Is Equinox Academy a good idea?
January 25, 2012 7:29 AM   Subscribe

Is the Equinox Academy training program a good idea?

I spend about half my paycheck of my desk job on working out and exercise classes, so I've been considering changing my career path to something in the fitness world. I've learned about this Equinox Academy, which is a 7 week program offering to introduce you to the personal trainer field. My question is, is it worth it? Has anyone done it or know about people that have done it? They use a NCSF textbook and offer the chance to take the NCSF test at the end, but is there a better way to go about certification? I'm somewhat worried they will take my $1300 and I'll get nothing out of it.
Additionally, I'd like to know more about what the job is like after certification. I've read about floor shifts v. personal clients but would like to know more.
Thanks so much!
posted by rubberkey to Health & Fitness (3 answers total) 1 user marked this as a favorite
 
Personal trainers are ubiquitous. Can you find a directory, contact 5-10 people, and give them your questions in the course of a short conversation? There is really no substitute to getting a range of first-hand accounts of what it's like.
posted by Nomyte at 7:44 AM on January 25, 2012


If you want an NCSF certification, you can take it from NCSF directly. It will be a lot less than $1300.

If you are interested in training at all, then get used to doing a lot of personal research. Most certifications are not particularly in-depth or contain information you can't learn out of reasonable self-study. The most important aspect of being a good PT is experience--experience training yourself, experience helping other people with their programming, experience checking form and correcting form faults, and a lot of trial and error. And getting used to picking the brain of everyone stronger or faster than you.
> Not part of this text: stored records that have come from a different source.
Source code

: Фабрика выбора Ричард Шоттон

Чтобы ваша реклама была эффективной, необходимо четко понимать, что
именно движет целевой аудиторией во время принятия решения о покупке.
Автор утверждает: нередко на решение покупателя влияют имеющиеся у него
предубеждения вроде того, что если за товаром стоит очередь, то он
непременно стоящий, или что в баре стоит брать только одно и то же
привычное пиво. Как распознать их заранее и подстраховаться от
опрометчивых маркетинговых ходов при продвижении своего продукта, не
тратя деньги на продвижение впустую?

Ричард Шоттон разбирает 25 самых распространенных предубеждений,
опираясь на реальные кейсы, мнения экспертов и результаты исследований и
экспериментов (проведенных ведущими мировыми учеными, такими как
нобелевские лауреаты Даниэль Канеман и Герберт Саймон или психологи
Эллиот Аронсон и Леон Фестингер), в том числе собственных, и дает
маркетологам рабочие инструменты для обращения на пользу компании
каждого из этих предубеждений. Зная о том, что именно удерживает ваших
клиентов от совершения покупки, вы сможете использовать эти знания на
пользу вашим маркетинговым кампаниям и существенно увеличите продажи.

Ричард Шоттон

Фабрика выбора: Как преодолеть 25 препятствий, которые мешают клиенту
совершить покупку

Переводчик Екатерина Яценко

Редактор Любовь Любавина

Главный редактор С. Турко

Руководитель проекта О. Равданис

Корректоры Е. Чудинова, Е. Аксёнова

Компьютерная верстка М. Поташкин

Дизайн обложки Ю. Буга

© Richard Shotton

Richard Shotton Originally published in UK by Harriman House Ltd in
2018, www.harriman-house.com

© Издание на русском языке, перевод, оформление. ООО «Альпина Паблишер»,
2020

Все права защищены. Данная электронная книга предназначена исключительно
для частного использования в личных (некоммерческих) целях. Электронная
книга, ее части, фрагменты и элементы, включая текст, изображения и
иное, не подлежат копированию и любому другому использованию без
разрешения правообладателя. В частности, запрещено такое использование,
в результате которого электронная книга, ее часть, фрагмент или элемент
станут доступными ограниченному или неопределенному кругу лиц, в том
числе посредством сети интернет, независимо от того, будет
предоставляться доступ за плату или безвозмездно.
As far as I can tell, their training program is just another arm of the fitness-for-the-rich-set thing Equinox has going, and the price tag is not necessarily reflective of the quality and quantity of information you learn. Which is the case for most personal training certifications--you get it for some letters on your resume rather than the knowledge you learn in the course. I don't know anyone personally who went through it however.
posted by Anonymous at 9:07 AM on January 25, 2012


I agree with schroedinger. There are two kinds of really great personal trainers. Self taught, which means you not only spend a lot of time reading and learning but you also spend a lot of time working with people. The other is school taught. You can pick up an Exercise Science degree or some such but you must also keep current by doing a lot of reading and working with people. The great thing about going to school is the ease of making contacts and the ability to intern/work under someone who has light years of knowledge ahead of what you'll find BSing with guys at the gym.
Becoming a personal trainer is the really easy part, and a lot easier than paying out a lot of money. Being knowledgeable and able to offer good advice for anyone who walks up to you wanting to do XYZ is totally something else.